Rewrite the lines from the one containing "right hip: (291, 233, -1)" through the end of the records as a JSON list of strings, one string per line. Leave out blank lines and the pictures.

- SOURCE INFORMATION:
______________________________
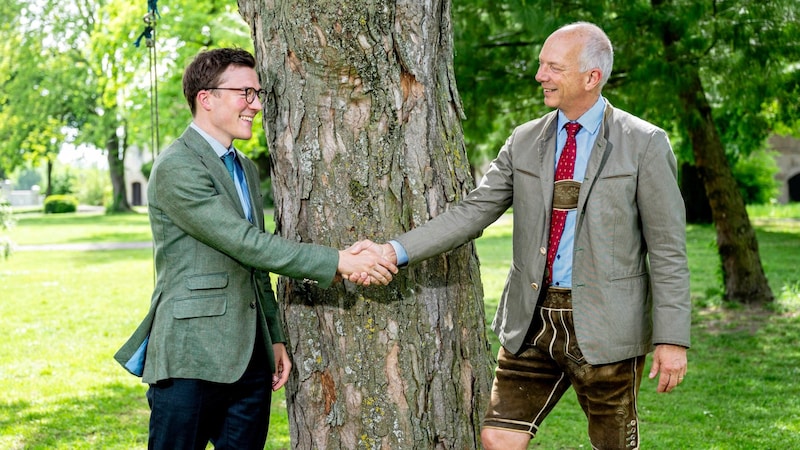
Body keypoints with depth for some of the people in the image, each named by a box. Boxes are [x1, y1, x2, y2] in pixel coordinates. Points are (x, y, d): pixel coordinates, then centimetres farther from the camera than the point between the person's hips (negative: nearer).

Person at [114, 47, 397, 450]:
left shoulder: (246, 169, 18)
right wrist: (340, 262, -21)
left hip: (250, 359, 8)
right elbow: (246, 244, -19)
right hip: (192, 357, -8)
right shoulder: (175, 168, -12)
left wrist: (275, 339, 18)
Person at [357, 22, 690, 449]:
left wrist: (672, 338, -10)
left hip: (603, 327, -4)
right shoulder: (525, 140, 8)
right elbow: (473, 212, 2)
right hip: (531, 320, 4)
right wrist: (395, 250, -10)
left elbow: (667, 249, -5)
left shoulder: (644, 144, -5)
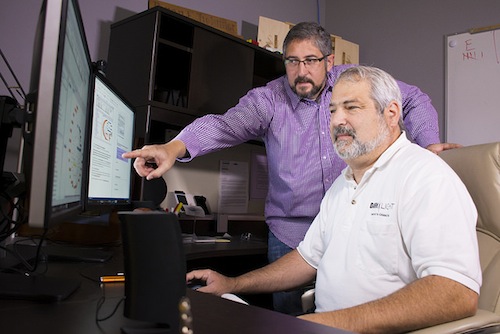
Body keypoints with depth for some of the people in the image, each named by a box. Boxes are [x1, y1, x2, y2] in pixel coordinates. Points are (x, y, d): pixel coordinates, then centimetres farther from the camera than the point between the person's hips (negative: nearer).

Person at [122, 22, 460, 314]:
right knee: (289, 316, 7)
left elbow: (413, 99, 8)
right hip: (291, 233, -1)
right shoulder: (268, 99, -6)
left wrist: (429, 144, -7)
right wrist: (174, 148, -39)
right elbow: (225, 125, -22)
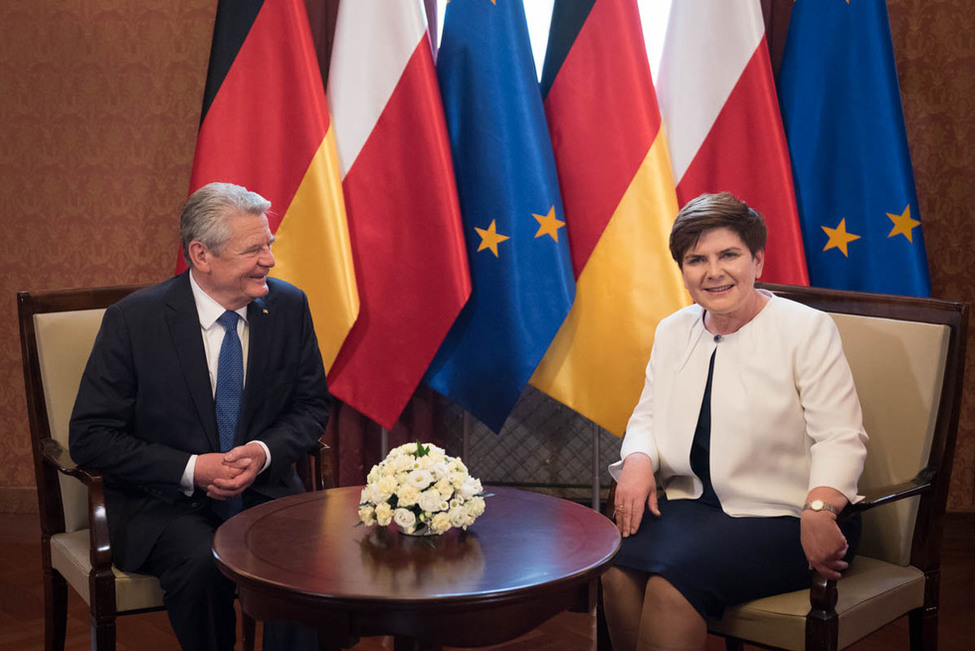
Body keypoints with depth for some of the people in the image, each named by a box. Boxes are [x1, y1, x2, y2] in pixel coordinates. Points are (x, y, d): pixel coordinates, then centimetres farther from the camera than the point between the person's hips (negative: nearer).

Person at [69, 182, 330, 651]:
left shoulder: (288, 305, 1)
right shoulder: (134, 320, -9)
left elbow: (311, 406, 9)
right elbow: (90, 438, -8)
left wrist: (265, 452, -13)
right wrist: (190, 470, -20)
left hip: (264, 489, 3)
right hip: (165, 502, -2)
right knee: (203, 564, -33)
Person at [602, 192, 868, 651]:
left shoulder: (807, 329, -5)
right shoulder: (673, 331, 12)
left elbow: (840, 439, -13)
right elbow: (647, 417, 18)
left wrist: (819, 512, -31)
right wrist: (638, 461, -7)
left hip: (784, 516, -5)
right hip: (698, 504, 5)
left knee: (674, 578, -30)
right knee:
______________________________
- FINISHED TASK:
[
  "right hip: (291, 233, -1)",
  "right shoulder: (268, 99, -6)",
  "left wrist: (429, 144, -7)",
  "right wrist: (174, 148, -39)",
  "right elbow: (225, 125, -22)",
  "Body keypoints with depth for some of the people in the image, each named by a box. Boxes are [x1, y1, x2, y2] in pixel coordinates. Points are (x, y, d): pixel coordinates, then centimetres farther from the camera than the point between the person's hips (negative: nearer).",
  "Person at [69, 182, 330, 651]:",
  "left shoulder: (288, 305, 1)",
  "right shoulder: (134, 320, -9)",
  "left elbow: (311, 406, 9)",
  "right elbow: (90, 438, -8)",
  "left wrist: (265, 452, -13)",
  "right wrist: (190, 470, -20)",
  "left hip: (264, 489, 3)",
  "right hip: (165, 502, -2)",
  "right knee: (203, 564, -33)",
  "Person at [602, 192, 868, 651]:",
  "left shoulder: (807, 329, -5)",
  "right shoulder: (673, 331, 12)",
  "left elbow: (840, 439, -13)",
  "right elbow: (647, 417, 18)",
  "left wrist: (819, 512, -31)",
  "right wrist: (638, 461, -7)",
  "left hip: (784, 516, -5)",
  "right hip: (698, 504, 5)",
  "left knee: (674, 578, -30)",
  "right knee:"
]